How do you define your ICP attributes when serving multiple markets, segments, varying levels of price sensitivity where typically the buyer profile is the same?
You want your ICP to give you a good sense for all of the above. Its hard to give you specifics, because this will vary by org.
We defined our ICP per product (we have 8 products in our B2B portfolio), pulled sales data for the past 365 days, and did an in-depth analysis on that to define a few things such as:
- Top segments we win in (and trends over time) for each product (SMB, Mid-market, Enterprise)
- Top industries or verticals where we have been closing the most deals, with the highest AOV (per product)
- Top geographies (with the most deals closed or highest AOV) (Per product)
- Top personas/roles/seniority of buyer types purchasing each product
Once you have your complete list of attributes, you want to cut this data in different ways to see where you see some trends and patterns that tell you a good story about who your ideal customer is, and how they buy. I also like to do repeat this process over the course of time to see how things are shifting;
This is a tough one. Each market will need to have a tailored approach but don't make it more complicated than it needs to be.
At PayFit, we have similar pricing and packaging structure across all our countries, but the actual numbers will differ based on local dynamics. We also include some service add-ons specific to each market when needed. However, the overall target market (SMB) and product (payroll + talent management) will be the same.
It's also easier for monitoring business performance. If you have too many different pricing plans across countries, it will be a hassle to understand your data.
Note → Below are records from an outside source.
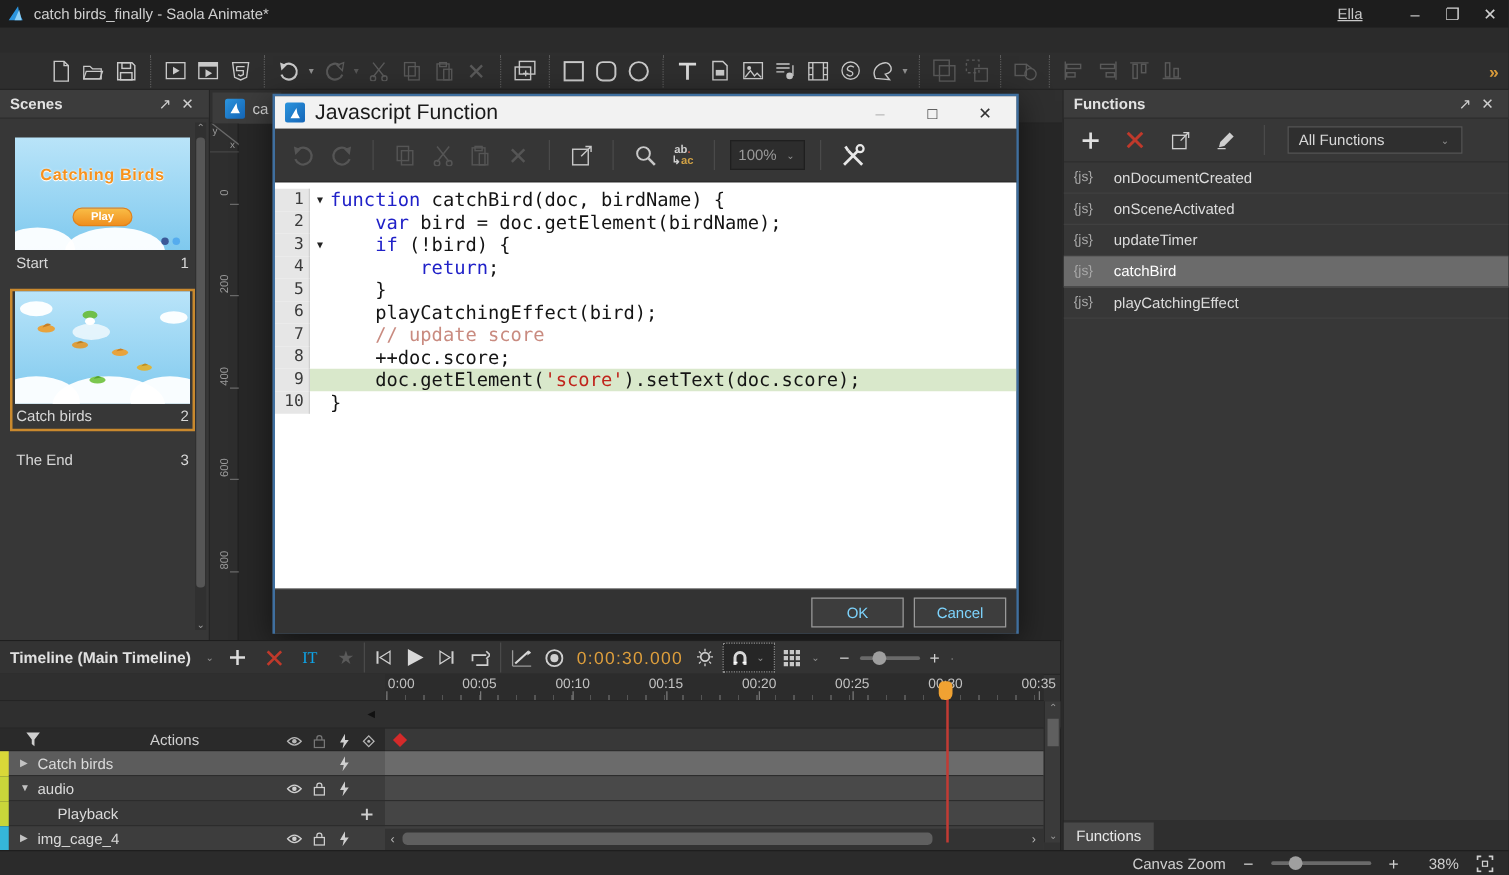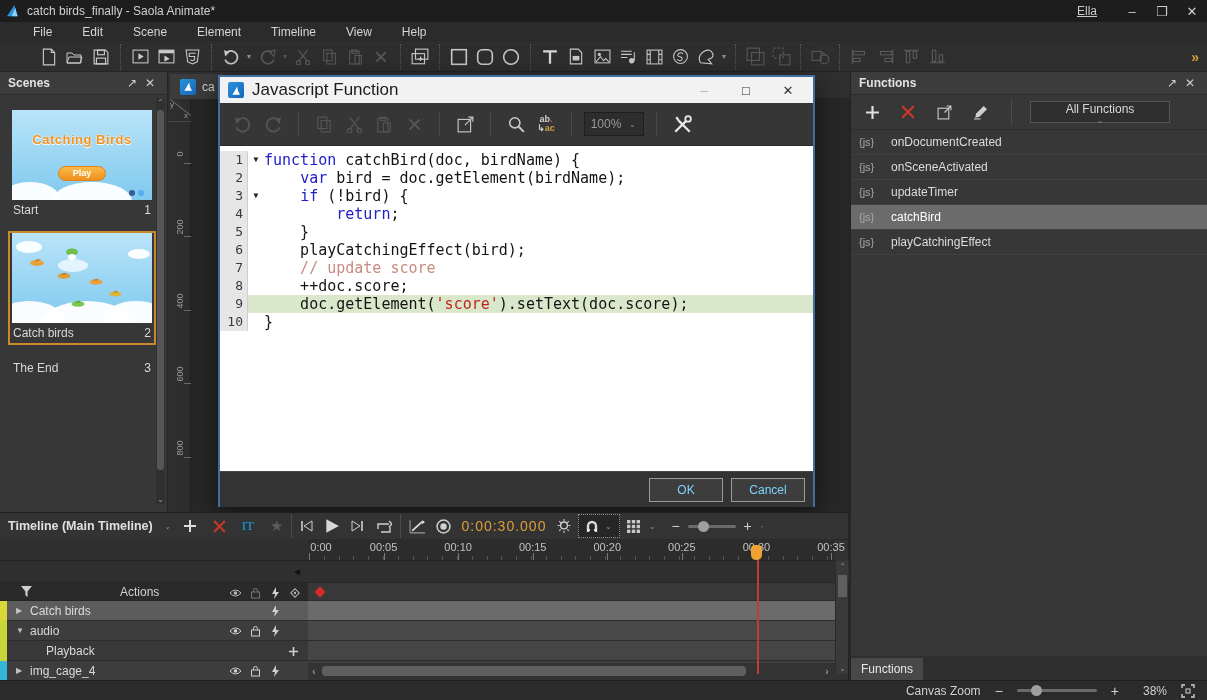"Ella" #titlebar .user { margin-right: 20px -> 27px }
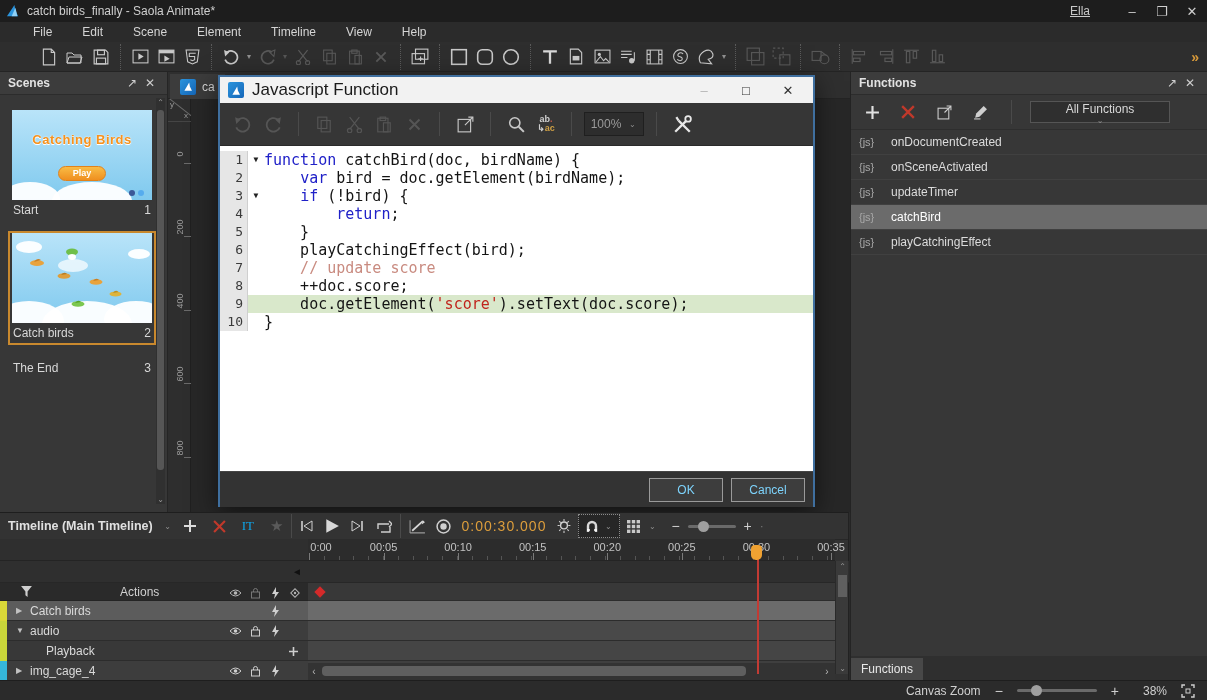"File" div.abs { html: <div> <div>File</div> <div>Edit</div> <div>Scene</div> <div>Element</div> <div>Timeline</div> <div>View</div> <div>Help</div> </div> -> none }
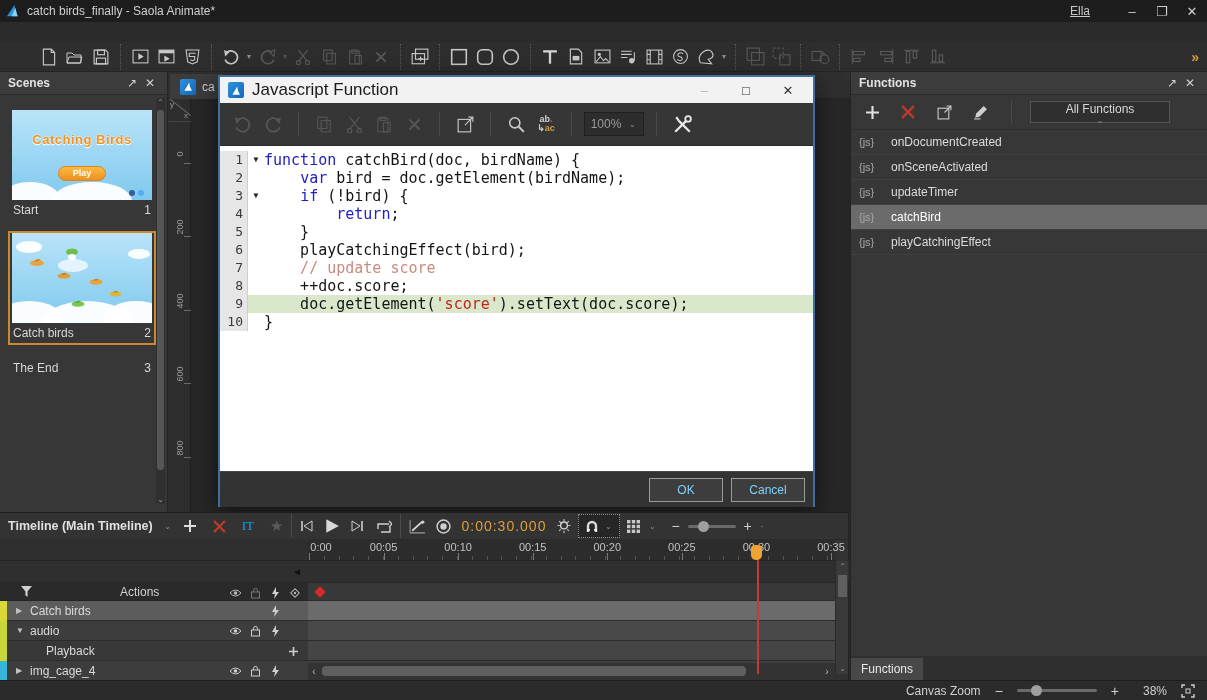"All Functions" #fn-dropdown { flex-direction: column -> none }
Focus on a specific type of audience with similar problems, create the offering to meet their needs, adjust pricing for the local market, and keep the packaging structure as close as possible.
Even when you may be servinf different markets or segment with the same type of buyer. The needs of these segments are going to vary.
A VP of Ecommerce at a D2C 200 person startup is solving for inherently different needs than a VP of Ecommerce at Nike.
The D2C startup has a smaller budget and many SMB/Mid-market competitors to choose from. The MNC can pay a lot more and its likely that it is considering only a handful of vendors to solve its problem.
The startup requires agility, perhaps an ability to self-serve the product, more simplicity and good support. The big MNC may need reliability at scale, more dedicated professional services and enhanced governance features.
In fact only the title of your buyer is the same, everything else varies in the ICP for these two segments, i.e. company size, consumer base, volume of annual orders sold, etc.
I would argue that, if you think the "buyer profile is the same" when there are so many important differences, that you need to refine (or redefine) what the buyer profile actually is. Properly defining the buyer profile in and of itself should account for many of these factors. Often, answering (or partially answering) the question of what problem you solve for each stakeholder is instrumental in developing that profile because you'll discover certain patterns that help in doing so.